**Task item:**
Which lines in the entries below contain the string "SHANNON"? Show each of them in full.

**Data items:**

BEGIN

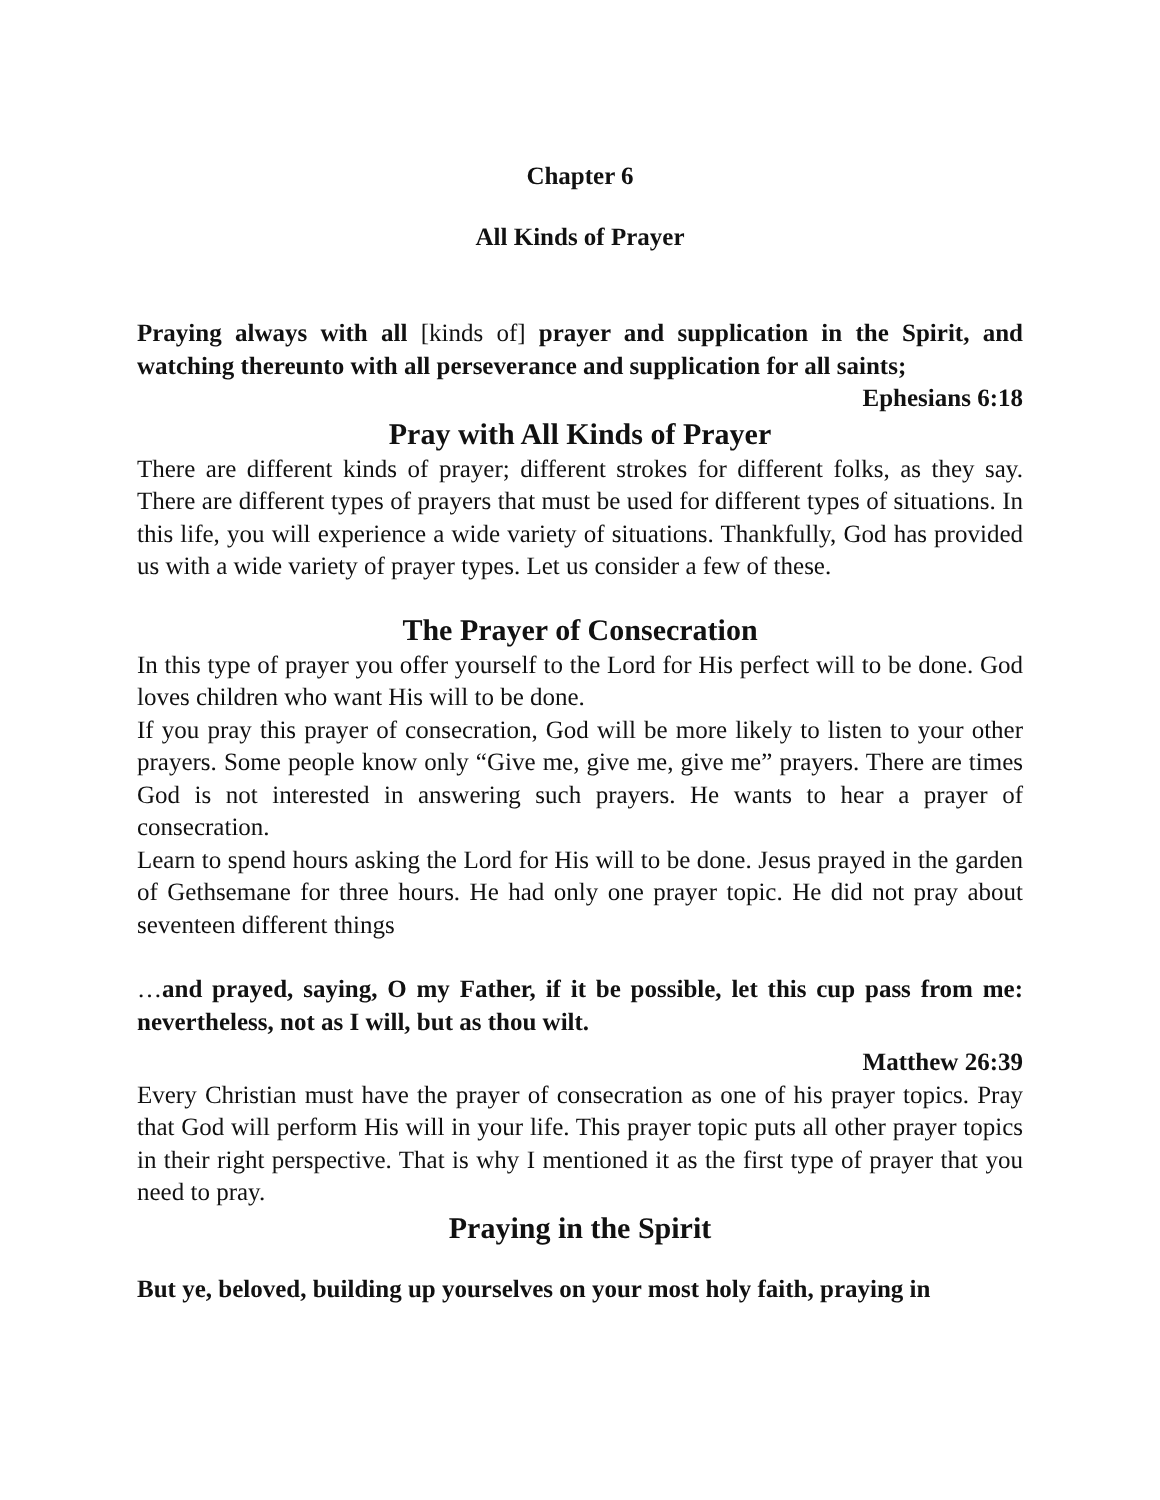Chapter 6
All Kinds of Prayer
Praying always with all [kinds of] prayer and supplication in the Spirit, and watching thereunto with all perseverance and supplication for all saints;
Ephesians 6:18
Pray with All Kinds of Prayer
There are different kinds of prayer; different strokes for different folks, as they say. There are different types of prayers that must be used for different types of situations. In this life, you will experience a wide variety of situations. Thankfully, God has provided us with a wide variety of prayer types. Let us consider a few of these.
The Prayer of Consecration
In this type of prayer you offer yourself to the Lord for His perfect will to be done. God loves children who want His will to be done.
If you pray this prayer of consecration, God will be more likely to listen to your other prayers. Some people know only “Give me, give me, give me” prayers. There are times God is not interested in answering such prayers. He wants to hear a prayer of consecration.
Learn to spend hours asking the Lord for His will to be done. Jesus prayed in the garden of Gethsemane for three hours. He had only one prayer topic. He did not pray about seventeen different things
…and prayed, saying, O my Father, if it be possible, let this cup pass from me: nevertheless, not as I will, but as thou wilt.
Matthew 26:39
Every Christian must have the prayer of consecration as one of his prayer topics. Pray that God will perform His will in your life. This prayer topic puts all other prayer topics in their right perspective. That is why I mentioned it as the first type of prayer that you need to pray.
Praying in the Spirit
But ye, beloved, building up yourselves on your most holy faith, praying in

END
BEGIN

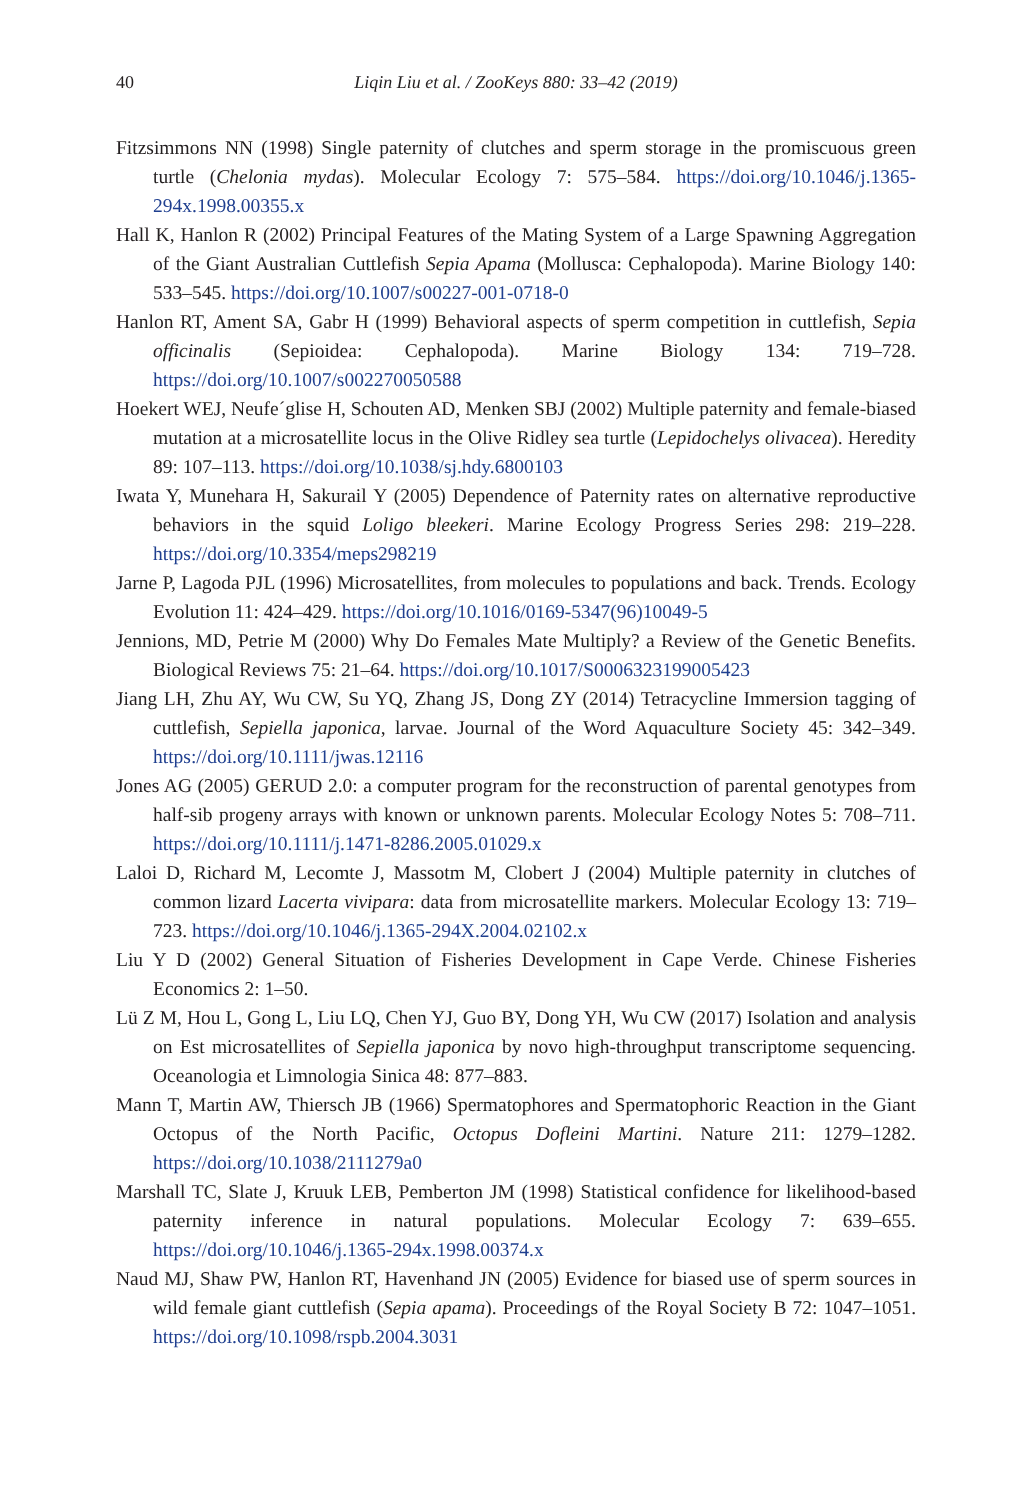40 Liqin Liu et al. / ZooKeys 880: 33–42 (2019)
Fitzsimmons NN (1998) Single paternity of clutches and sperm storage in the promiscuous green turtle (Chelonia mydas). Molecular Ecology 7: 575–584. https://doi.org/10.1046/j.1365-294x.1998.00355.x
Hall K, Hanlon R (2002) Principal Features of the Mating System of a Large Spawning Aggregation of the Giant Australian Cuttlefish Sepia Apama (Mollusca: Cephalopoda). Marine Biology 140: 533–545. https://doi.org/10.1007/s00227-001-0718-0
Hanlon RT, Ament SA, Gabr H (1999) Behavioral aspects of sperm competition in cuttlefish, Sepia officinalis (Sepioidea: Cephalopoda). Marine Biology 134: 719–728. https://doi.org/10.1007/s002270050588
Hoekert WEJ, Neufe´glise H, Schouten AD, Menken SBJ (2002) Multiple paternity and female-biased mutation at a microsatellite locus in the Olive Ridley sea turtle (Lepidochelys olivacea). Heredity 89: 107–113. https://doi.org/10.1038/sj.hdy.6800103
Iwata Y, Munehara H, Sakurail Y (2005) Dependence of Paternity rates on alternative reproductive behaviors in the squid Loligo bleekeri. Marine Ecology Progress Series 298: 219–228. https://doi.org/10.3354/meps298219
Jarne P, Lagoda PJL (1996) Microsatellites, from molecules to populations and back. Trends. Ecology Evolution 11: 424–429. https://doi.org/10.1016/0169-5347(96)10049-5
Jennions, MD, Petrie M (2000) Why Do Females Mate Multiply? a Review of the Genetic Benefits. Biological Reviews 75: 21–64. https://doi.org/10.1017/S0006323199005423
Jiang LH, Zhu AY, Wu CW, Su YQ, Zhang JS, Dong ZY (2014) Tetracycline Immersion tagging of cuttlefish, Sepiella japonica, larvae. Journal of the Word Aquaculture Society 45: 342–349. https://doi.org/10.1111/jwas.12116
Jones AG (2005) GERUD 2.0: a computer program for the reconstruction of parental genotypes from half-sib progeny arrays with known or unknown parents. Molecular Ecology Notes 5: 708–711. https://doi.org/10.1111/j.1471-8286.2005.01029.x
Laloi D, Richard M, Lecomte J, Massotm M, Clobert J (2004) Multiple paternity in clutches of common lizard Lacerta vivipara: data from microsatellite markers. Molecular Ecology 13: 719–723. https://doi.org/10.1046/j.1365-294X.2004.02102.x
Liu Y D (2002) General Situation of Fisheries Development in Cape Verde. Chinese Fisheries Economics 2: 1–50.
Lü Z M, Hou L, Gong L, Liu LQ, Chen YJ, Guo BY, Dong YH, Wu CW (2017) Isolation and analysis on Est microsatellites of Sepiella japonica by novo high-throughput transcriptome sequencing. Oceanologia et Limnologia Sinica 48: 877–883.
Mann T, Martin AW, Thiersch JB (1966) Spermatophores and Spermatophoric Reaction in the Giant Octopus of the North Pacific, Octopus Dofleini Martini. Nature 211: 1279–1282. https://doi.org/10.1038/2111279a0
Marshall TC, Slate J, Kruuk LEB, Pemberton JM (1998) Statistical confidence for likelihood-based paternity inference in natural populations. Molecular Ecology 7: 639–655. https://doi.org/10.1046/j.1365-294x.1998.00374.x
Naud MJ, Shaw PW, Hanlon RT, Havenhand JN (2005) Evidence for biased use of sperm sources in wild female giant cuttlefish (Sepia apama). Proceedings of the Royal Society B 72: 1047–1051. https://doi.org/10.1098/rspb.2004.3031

END
BEGIN

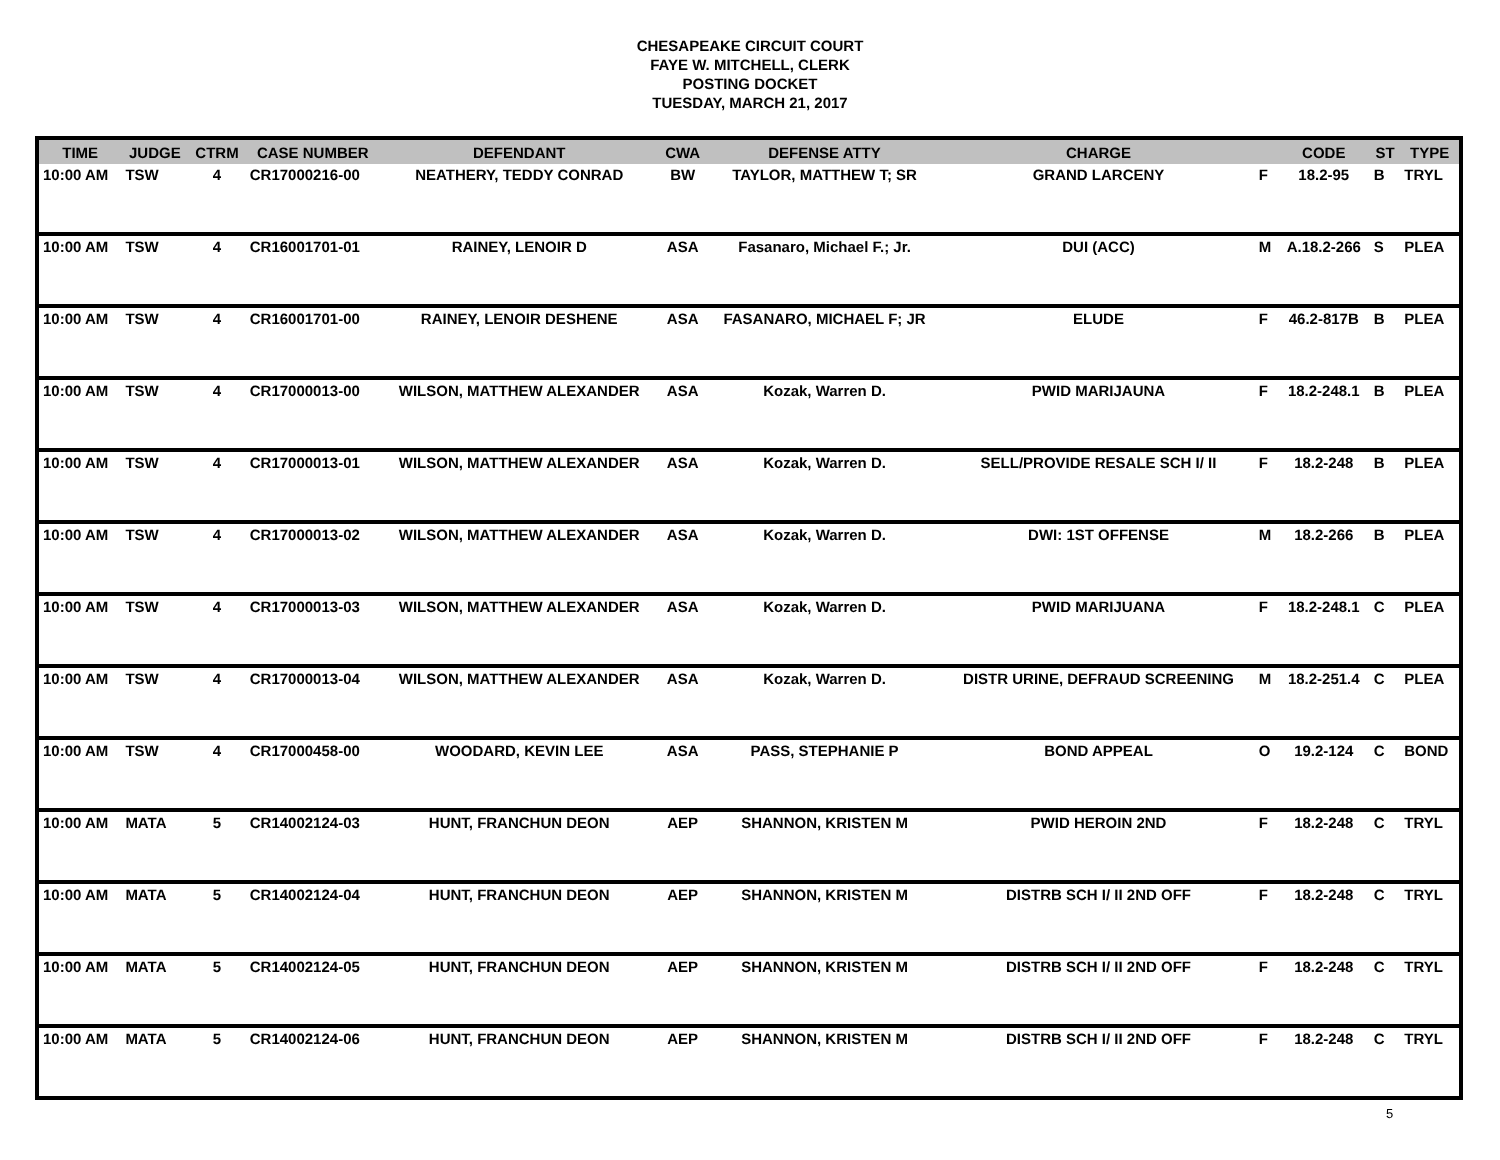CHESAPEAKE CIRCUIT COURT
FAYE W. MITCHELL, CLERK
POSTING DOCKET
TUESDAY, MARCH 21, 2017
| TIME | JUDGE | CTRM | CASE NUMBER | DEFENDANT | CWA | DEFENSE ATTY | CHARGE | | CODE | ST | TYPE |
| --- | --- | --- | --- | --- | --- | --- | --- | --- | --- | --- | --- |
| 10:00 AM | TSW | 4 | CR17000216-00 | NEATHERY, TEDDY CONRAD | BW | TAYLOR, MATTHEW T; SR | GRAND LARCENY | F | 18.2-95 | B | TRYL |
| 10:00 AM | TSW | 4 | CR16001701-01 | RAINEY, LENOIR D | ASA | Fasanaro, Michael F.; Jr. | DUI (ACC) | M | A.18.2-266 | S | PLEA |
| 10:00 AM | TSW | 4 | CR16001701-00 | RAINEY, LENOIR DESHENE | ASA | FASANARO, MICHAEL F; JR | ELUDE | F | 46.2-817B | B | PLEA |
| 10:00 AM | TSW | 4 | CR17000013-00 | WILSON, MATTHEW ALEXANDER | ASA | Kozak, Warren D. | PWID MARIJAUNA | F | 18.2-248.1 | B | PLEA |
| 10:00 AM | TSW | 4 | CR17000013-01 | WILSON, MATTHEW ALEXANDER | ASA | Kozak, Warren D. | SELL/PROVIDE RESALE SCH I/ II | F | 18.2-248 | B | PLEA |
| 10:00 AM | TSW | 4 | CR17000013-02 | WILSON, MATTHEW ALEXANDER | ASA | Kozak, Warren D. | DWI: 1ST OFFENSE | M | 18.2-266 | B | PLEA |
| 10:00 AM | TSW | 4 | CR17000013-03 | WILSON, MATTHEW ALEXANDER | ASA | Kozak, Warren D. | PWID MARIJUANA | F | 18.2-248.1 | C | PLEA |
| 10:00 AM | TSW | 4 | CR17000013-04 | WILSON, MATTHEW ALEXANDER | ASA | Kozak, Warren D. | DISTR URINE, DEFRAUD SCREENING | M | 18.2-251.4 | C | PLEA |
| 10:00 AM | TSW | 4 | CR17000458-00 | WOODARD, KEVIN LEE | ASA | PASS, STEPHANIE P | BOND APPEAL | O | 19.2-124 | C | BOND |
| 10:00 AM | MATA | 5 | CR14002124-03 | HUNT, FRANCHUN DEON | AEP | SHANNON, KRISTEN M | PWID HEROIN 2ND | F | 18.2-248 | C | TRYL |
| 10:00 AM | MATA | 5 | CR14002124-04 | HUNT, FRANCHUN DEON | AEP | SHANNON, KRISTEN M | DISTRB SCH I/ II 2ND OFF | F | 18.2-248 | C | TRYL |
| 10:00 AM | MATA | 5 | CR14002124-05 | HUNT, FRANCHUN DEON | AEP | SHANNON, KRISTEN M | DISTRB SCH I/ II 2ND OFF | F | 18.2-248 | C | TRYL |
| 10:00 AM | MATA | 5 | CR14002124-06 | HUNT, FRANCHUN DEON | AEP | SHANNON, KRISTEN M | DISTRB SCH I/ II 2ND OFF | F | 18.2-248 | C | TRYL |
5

END

**Exercise output:**
| 10:00 AM | MATA | 5 | CR14002124-03 | HUNT, FRANCHUN DEON | AEP | SHANNON, KRISTEN M | PWID HEROIN 2ND | F | 18.2-248 | C | TRYL |
| 10:00 AM | MATA | 5 | CR14002124-04 | HUNT, FRANCHUN DEON | AEP | SHANNON, KRISTEN M | DISTRB SCH I/ II 2ND OFF | F | 18.2-248 | C | TRYL |
| 10:00 AM | MATA | 5 | CR14002124-05 | HUNT, FRANCHUN DEON | AEP | SHANNON, KRISTEN M | DISTRB SCH I/ II 2ND OFF | F | 18.2-248 | C | TRYL |
| 10:00 AM | MATA | 5 | CR14002124-06 | HUNT, FRANCHUN DEON | AEP | SHANNON, KRISTEN M | DISTRB SCH I/ II 2ND OFF | F | 18.2-248 | C | TRYL |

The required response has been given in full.